*WORK INSTRUCTION:*
Go through the data below and repeat it exactly, skipping each picture.

*DATA PROVIDED:*
_ _ _ _ _ _ _

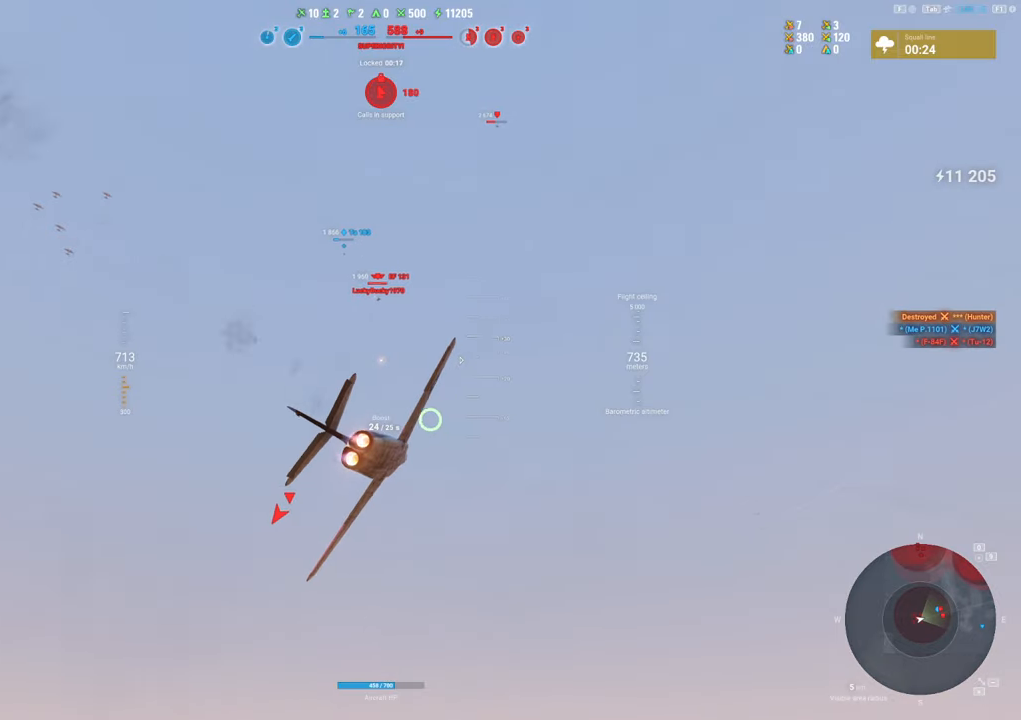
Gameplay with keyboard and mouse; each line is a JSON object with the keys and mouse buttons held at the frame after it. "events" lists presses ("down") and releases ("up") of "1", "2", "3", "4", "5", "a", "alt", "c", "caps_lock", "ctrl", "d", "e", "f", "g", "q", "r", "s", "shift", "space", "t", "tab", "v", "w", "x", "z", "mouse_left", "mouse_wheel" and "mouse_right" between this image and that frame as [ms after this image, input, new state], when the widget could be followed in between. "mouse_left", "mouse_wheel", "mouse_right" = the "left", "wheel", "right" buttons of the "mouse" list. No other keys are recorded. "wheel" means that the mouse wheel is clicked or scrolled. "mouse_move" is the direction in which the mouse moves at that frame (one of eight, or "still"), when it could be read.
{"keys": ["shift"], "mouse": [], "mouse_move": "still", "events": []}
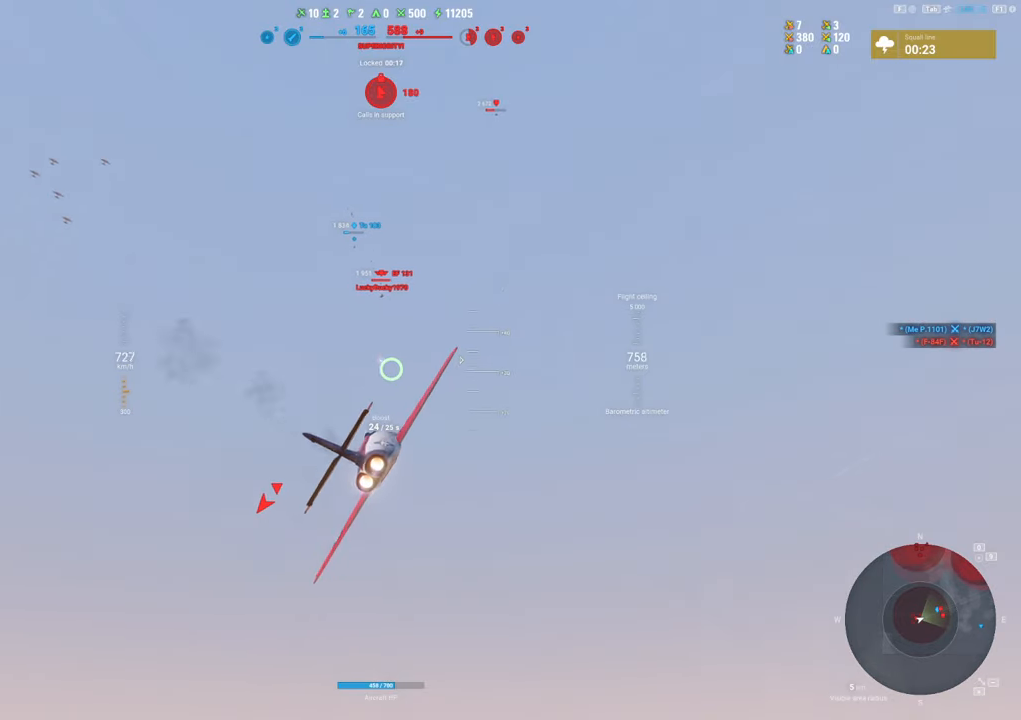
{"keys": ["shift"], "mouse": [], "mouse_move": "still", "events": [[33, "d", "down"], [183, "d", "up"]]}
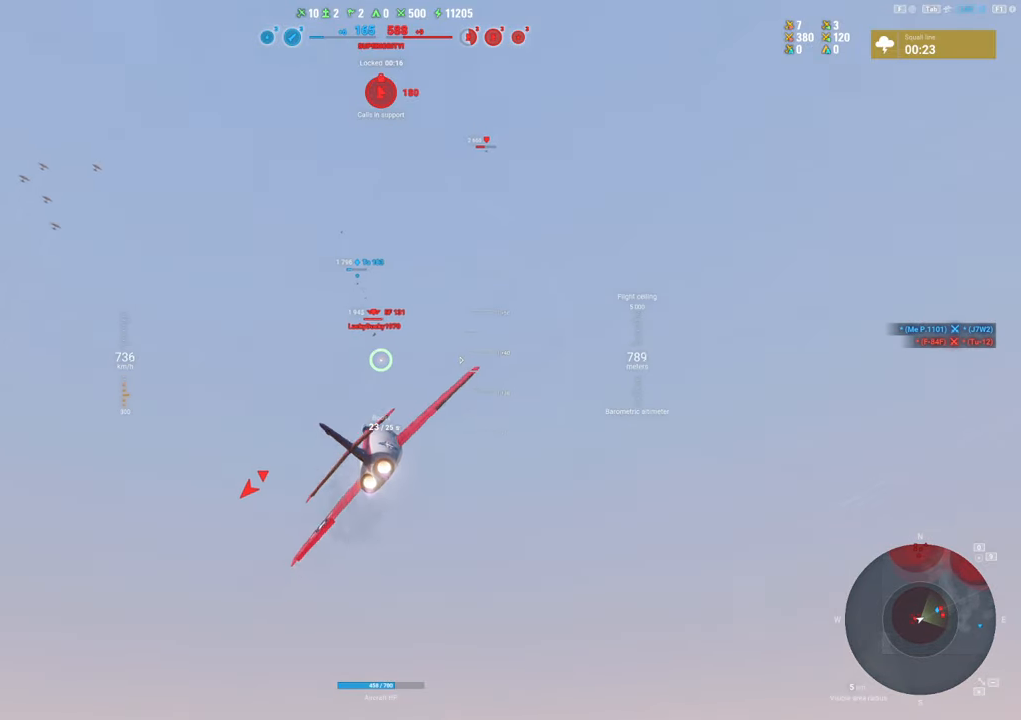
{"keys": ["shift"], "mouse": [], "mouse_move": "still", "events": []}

_ _ _ _ _ _ _

*EXERCISE SOLUTION:*
Gameplay with keyboard and mouse; each line is a JSON object with the keys and mouse buttons held at the frame after it. "events" lists presses ("down") and releases ("up") of "1", "2", "3", "4", "5", "a", "alt", "c", "caps_lock", "ctrl", "d", "e", "f", "g", "q", "r", "s", "shift", "space", "t", "tab", "v", "w", "x", "z", "mouse_left", "mouse_wheel" and "mouse_right" between this image and that frame as [ms after this image, input, new state], when the widget could be followed in between. "mouse_left", "mouse_wheel", "mouse_right" = the "left", "wheel", "right" buttons of the "mouse" list. No other keys are recorded. "wheel" means that the mouse wheel is clicked or scrolled. "mouse_move" is the direction in which the mouse moves at that frame (one of eight, or "still"), when it could be read.
{"keys": ["shift"], "mouse": [], "mouse_move": "still", "events": []}
{"keys": ["shift"], "mouse": [], "mouse_move": "still", "events": [[33, "d", "down"], [183, "d", "up"]]}
{"keys": ["shift"], "mouse": [], "mouse_move": "still", "events": []}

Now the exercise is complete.